Saved entries
__________________________________________________

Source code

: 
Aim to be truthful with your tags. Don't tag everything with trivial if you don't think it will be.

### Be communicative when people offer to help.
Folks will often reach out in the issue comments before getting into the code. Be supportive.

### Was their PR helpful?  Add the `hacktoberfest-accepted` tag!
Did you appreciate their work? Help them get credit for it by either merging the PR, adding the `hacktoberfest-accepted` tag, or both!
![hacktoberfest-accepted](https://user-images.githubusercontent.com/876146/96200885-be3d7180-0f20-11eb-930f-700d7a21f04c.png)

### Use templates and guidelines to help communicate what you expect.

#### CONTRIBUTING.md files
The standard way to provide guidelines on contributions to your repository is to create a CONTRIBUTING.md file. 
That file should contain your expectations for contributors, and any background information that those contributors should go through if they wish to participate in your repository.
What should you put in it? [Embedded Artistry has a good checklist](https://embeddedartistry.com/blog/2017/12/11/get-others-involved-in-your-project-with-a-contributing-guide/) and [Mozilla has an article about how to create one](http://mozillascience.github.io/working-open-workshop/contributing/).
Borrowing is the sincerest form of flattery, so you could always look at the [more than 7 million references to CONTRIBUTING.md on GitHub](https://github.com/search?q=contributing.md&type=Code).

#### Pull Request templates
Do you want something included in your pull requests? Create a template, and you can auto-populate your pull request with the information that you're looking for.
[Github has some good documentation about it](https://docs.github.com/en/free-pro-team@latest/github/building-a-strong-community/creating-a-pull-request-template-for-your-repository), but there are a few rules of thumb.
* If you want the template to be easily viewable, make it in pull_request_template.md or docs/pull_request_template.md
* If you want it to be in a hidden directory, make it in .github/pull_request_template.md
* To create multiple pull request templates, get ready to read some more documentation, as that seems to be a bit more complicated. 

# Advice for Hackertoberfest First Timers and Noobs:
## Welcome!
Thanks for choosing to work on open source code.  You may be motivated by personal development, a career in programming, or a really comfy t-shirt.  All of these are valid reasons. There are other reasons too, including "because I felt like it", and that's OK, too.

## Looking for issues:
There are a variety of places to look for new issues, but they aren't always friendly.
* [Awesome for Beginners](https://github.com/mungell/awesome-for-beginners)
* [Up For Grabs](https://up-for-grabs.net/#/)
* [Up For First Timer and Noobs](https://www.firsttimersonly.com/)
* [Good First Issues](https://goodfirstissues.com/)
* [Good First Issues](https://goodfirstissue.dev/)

__________________________________________________

If a line in the records above holds the string "accepted", copy it out.

### Was their PR helpful?  Add the `hacktoberfest-accepted` tag!
Did you appreciate their work? Help them get credit for it by either merging the PR, adding the `hacktoberfest-accepted` tag, or both!
![hacktoberfest-accepted](https://user-images.githubusercontent.com/876146/96200885-be3d7180-0f20-11eb-930f-700d7a21f04c.png)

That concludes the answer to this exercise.